[Records supplied]
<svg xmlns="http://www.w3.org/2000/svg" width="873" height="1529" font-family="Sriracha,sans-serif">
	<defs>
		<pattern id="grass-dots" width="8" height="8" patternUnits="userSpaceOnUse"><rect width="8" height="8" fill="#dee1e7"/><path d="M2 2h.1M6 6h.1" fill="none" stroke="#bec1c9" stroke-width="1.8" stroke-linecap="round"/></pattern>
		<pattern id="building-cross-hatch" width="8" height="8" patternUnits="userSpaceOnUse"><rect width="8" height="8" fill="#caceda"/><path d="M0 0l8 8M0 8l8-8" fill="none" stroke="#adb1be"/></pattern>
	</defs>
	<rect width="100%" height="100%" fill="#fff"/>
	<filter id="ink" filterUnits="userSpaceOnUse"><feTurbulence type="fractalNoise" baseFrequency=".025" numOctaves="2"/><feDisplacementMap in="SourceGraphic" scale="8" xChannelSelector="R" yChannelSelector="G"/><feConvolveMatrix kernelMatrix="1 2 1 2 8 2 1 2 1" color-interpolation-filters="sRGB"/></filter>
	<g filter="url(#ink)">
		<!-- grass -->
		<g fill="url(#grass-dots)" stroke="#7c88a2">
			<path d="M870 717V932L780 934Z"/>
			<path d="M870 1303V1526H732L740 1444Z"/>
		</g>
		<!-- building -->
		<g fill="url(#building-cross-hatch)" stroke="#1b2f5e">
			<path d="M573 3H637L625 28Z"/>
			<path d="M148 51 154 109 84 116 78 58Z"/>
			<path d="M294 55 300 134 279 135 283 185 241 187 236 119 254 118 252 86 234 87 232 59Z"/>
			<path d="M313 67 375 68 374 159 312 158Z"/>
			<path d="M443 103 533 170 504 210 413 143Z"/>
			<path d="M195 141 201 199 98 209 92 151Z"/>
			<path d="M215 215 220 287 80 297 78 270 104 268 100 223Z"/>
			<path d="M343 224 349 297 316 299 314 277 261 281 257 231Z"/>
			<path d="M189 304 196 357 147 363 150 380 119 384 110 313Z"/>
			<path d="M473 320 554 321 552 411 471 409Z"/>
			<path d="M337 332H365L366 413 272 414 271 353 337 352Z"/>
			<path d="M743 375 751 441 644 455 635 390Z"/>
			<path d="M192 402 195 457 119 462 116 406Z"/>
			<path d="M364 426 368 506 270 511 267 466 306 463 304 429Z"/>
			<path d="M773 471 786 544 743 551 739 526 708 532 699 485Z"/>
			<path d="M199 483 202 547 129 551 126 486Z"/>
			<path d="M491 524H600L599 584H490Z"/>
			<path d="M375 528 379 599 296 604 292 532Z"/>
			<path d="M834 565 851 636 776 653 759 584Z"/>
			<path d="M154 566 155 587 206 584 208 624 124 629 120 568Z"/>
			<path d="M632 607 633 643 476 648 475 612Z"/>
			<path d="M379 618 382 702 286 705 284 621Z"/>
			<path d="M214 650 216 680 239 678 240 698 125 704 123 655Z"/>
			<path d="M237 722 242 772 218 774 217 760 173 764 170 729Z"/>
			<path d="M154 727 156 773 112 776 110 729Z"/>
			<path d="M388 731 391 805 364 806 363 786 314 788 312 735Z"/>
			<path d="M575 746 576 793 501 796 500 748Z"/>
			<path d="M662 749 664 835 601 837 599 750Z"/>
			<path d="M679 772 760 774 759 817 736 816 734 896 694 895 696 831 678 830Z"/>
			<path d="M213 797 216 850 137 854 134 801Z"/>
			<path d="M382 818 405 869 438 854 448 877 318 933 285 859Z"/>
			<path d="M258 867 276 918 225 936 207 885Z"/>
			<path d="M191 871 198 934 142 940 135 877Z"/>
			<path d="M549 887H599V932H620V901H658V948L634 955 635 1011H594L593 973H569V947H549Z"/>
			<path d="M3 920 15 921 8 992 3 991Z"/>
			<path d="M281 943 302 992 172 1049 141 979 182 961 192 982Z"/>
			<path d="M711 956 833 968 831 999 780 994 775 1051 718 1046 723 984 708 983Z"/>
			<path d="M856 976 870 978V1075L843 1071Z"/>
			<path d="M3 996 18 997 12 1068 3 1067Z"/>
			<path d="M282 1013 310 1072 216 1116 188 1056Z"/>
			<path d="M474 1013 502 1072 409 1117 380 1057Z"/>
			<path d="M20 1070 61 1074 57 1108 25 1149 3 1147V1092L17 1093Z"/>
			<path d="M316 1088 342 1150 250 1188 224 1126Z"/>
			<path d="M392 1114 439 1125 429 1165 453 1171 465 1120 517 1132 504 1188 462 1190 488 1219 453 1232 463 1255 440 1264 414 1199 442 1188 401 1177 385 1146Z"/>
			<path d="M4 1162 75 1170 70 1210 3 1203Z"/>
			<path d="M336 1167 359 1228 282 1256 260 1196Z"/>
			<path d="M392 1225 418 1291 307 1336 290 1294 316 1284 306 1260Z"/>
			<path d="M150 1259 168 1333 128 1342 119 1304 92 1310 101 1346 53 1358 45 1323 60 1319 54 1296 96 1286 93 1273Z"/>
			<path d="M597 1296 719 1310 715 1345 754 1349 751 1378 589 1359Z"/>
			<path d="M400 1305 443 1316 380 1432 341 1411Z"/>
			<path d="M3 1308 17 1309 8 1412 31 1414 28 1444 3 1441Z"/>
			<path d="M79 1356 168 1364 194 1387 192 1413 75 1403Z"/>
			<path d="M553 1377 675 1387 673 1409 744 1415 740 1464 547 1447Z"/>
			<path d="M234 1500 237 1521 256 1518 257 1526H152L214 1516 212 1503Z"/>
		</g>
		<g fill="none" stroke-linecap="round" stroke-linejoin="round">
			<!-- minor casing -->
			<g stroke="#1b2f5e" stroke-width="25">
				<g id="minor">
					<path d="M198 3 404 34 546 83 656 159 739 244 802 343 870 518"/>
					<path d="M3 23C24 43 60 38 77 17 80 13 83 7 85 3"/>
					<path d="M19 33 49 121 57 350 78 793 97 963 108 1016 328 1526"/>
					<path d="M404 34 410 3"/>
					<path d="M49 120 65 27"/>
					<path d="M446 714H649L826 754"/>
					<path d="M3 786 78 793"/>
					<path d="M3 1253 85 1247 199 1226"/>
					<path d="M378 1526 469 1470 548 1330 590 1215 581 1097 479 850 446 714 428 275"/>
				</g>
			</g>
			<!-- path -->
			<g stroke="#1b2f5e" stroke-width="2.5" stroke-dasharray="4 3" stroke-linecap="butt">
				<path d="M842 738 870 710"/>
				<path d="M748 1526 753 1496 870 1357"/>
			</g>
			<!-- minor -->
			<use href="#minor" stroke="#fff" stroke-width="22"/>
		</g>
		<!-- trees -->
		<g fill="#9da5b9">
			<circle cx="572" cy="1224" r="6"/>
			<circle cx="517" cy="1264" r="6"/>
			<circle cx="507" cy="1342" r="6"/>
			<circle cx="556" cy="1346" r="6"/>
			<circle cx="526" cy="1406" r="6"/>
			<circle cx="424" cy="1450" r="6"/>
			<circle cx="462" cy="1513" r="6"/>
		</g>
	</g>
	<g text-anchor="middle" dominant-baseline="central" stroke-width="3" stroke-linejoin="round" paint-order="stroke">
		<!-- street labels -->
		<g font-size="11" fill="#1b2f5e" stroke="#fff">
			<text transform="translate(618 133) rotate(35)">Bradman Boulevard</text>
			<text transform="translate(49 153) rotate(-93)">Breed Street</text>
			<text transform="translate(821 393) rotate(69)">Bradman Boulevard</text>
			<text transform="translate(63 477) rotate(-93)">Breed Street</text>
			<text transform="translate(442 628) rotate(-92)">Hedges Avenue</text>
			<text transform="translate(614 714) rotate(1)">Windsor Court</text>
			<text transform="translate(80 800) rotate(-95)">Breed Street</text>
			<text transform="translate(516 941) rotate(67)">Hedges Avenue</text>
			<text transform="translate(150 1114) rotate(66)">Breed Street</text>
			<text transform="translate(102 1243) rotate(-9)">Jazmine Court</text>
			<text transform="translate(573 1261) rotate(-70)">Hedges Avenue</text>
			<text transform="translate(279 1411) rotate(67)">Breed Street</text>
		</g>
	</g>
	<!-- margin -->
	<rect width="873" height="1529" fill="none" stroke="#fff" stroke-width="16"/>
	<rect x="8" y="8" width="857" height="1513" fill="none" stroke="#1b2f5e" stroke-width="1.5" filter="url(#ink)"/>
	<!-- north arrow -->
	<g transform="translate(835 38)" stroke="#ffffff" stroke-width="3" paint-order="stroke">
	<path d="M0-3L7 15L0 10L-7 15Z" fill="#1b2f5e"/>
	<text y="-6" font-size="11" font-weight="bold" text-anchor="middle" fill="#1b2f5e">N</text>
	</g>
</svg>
[/Records supplied]
The task >>
As listed above, the lines from the line with "887H599V932H620V901H658V948L634 955 635" to the line with "1305 443 1316" are to be echoed exactly, with both ends included and nothing added.

Your response >>
			<path d="M549 887H599V932H620V901H658V948L634 955 635 1011H594L593 973H569V947H549Z"/>
			<path d="M3 920 15 921 8 992 3 991Z"/>
			<path d="M281 943 302 992 172 1049 141 979 182 961 192 982Z"/>
			<path d="M711 956 833 968 831 999 780 994 775 1051 718 1046 723 984 708 983Z"/>
			<path d="M856 976 870 978V1075L843 1071Z"/>
			<path d="M3 996 18 997 12 1068 3 1067Z"/>
			<path d="M282 1013 310 1072 216 1116 188 1056Z"/>
			<path d="M474 1013 502 1072 409 1117 380 1057Z"/>
			<path d="M20 1070 61 1074 57 1108 25 1149 3 1147V1092L17 1093Z"/>
			<path d="M316 1088 342 1150 250 1188 224 1126Z"/>
			<path d="M392 1114 439 1125 429 1165 453 1171 465 1120 517 1132 504 1188 462 1190 488 1219 453 1232 463 1255 440 1264 414 1199 442 1188 401 1177 385 1146Z"/>
			<path d="M4 1162 75 1170 70 1210 3 1203Z"/>
			<path d="M336 1167 359 1228 282 1256 260 1196Z"/>
			<path d="M392 1225 418 1291 307 1336 290 1294 316 1284 306 1260Z"/>
			<path d="M150 1259 168 1333 128 1342 119 1304 92 1310 101 1346 53 1358 45 1323 60 1319 54 1296 96 1286 93 1273Z"/>
			<path d="M597 1296 719 1310 715 1345 754 1349 751 1378 589 1359Z"/>
			<path d="M400 1305 443 1316 380 1432 341 1411Z"/>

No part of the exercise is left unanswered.